The reason why Parfit thinks that such a division between "principles" and "beliefs" is stable is because he sees the former as tracking "facts" and making them congruent with "true beliefs" whilst an insistence on "moral belief" simpliciter is simply an argument from what we "already accept". However the reference to "facts" here is one that involves a view of the factual that is itself normatively loaded since it takes factual support to consist in a view about what is axiologically supported and so it is not neutral between views.

Parfit argues that in pursuing this strategy he is following a standard contractualist procedure and he even appeals here to the example of Rawls to support him. Rawls, however, when constructing the original position, does so by building the position out of what he termed "formal constraints of the concept of right" and such constraints are not discussed by Parfit. Particularly important from such constraints was a solution formally argued to the "priority problem" with regard to principles. Parfit stipulates a solution by taking axiological criteria to be supreme, something that cuts precisely against his earlier recognition of the point that there is a case to be made against abstracting from the separateness of persons.

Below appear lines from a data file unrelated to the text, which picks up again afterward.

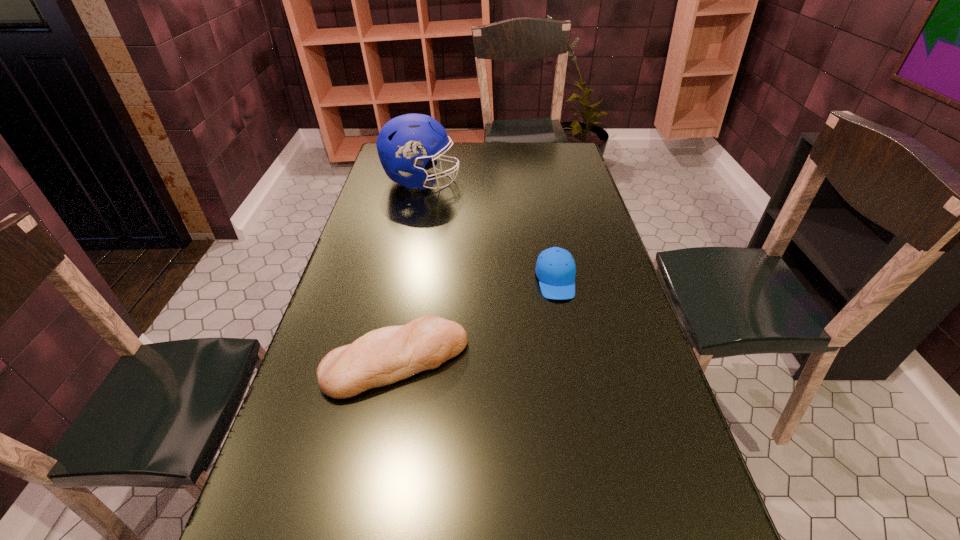
The height and width of the screenshot is (540, 960). I want to click on unoccupied position between the nearest object and the rightmost object, so click(x=476, y=321).

Identify the location of free spot between the second nearest object and the nearest object. (476, 321).

Identify the location of object that ranks as the second closest to the second farthest object. The height and width of the screenshot is (540, 960). click(403, 144).

Point out which object is positioned as the second nearest to the cap. Please provide its 2D coordinates. Your answer should be formatted as a tuple, i.e. [(x, y)], where the tuple contains the x and y coordinates of a point satisfying the conditions above.

[(403, 144)]

Locate an element on the screen. free space that satisfies the following two spatial constraints: 1. on the front-facing side of the football helmet; 2. on the right side of the nearest object is located at coordinates (385, 361).

Identify the location of free spot that satisfies the following two spatial constraints: 1. on the front-facing side of the bread; 2. on the left side of the tallest object. This screenshot has width=960, height=540. (385, 361).

In order to click on vacant point that satisfies the following two spatial constraints: 1. on the front-facing side of the nearest object; 2. on the right side of the football helmet in this screenshot , I will do `click(385, 361)`.

The height and width of the screenshot is (540, 960). Identify the location of vacant region that satisfies the following two spatial constraints: 1. on the front-facing side of the bread; 2. on the right side of the farthest object. (385, 361).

Parfit next goes on to consider this claim by balancing what he regards as the considerations of personal points of view with those of impartial reason. In doing so Parfit stresses the idea that there are non-self-interested personal reasons which, indeed, there are in terms of different conceptions of the good. However, Parfit does not consider this question in terms of different conceptions of the good but only in terms of personal reasons being seen, if they conflict with impartial ones, as self-interested. Parfit does not consider that personal reasons that oppose what he views as "impartial" reason may also be principled in their opposition. Because of this Parfit simply arrives at the conclusion that it is always optimific to follow impartial reason and that we should accept impartial reasons as personal reasons given that this is so. But this is not evident at all if there are impartial reasons that are non-optimific in form as is the case with non-consequentialist views. 

Because Parfit has construed the choice situation in the way he has he cannot avoid the problem of unreasonable burdens that, at the beginning of the discussion, he wished to argue was not a necessary element of consequentialist views. Assuming that one holds a non-optimific view of goodness by means of a conception of the priority of the right over the good one will always be told that ones view of the good is only personal and should be sacrificed optimifically which is to abstract from the separateness of persons in precisely the way Rawls complains of. This is still the consequence of Parfit's preferred rule consequentialism which is why it still incorporates the classic consequentialist move of requiring us to see impartial reasons as always optimific in form. Parfit thinks he can appeal against this since he argues that ultimately he is appealing to Kant's "contractualist formula" and basing rule consequentialism on this. However this is dishonest as the contractualist formula, in application, is always used to bolster the conception that impartial reason is framed in terms of optimific outcomes so it is only a supplementary principle meant as a support for consequentialism and is not, as Parfit pretends, foundational for ethical principles. 

So whilst Parfit concludes by saying he has not argued that we should become rule consequentialists but only that Kantian and contractualist premises support rule consequentialist conclusions this is not what his argument shows. What his argument shows is, instead, that if contractualist and consent principles are interpreted axiologically then they support consequentialism. But that is only because they have been pre-defined in such a way that consequentialism is their inevitable focus. Parfit assumes that the only response to this argument is to favour "moral beliefs" over "principles" but, as I have argued, this division is founded on an incorporation of a "belief" into his account of "principles" in the first place.